How to Prepare for a July Rally
Whoa, what a trading session! Friday sent stock prices soaring: the S&P 500 climbed 2.49% on the day, ringing the record for the single biggest daily gain of 2012. And as I write today, markets all over the world are quietly shoving higher in the first trading day of July.
Even though the S&P is looking a little bit timid today, there’s an important question on investors’ minds: “Should I buy in July?”
Today I’ll show you how the market trying to trend higher using two simple charts…
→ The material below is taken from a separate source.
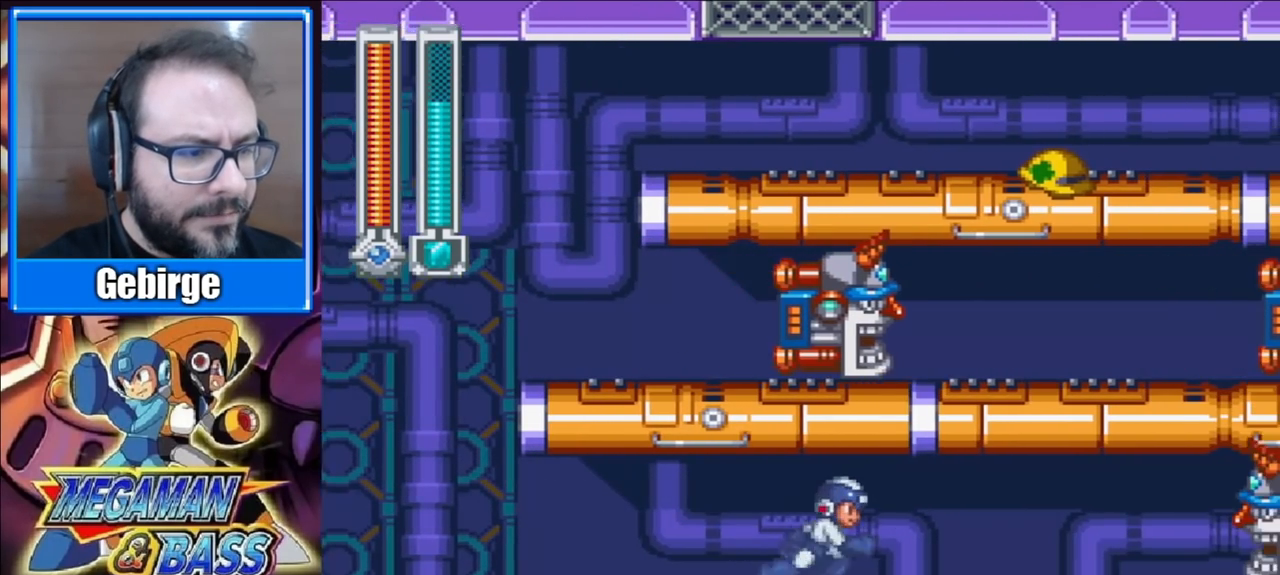
{"buttons": [], "right_stick": "center", "events": [[267, "DPAD_RIGHT", "up"], [317, "DPAD_LEFT", "down"], [467, "DPAD_LEFT", "up"]]}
Rewind back a bit to the last time I updated you on the big picture for the market, back on June 18. Back then, I showed you a chart of the S&P 500, and explained why it was looking “bottomy”. In other words, I said that, “it looks like the market is reversing and turning higher right now.” Here’s an updated look at what Mr. Market looks like:
In the chart, I’ve labeled three horizontal price levels, 1, 2, and 3. I won’t bore you with the details of those levels here, but suffice it to say that they’re levels that act as price barriers for the S&P 500. I’ve also written in the head and shoulders labels from the column I wrote back in June.
The important thing is that from the time our head and shoulders pattern started forming, it never fell down below the right shoulder (line 1). Because the market held up above that level, we knew that our upside pattern was still valid, even though the market was reversing lower. Also critical is the fact that the S&P pushed above line 3 on Friday. The fact that Mr. Market closed above that barrier means that buying pressure is strong.
That may come as a surprise to some people. Let’s not forget the context of last week’s move: the market had been sliding lower since late March, and it looked like June was going to end by pushing lower. Sentiment was bad and investors were fleeing the market in droves. That brings us to our next chart:
This chart comes from the folks at SentimenTrader. It shows trading volume in inverse ETFs. These are bearish exchange traded funds that gain in price when the market falls. As you can see from the chart, whenever inverse ETF volume has spiked above 0.5% of all U.S. exchange volume (a sign that the crowd is piling into bearish bets), it’s signaled a short-term bottom for the market.
We saw the last spike above the 0.5% level just a week or two ago. That supports our reversal call in the S&P 500 this summer…
At this point, I think it’d be a mistake to pile into stocks to fast – we’re not completely out of the woods yet. That said, the market is reversing according to the blueprint that I showed you a few weeks ago. That sets the stage for buyers to start accumulating positions right now. If you’re looking to buy right now, I would look toward the stronger sectors–such as technology names. Names in outperforming sectors have the best chance at becoming the new market leaders if stocks continue to rally.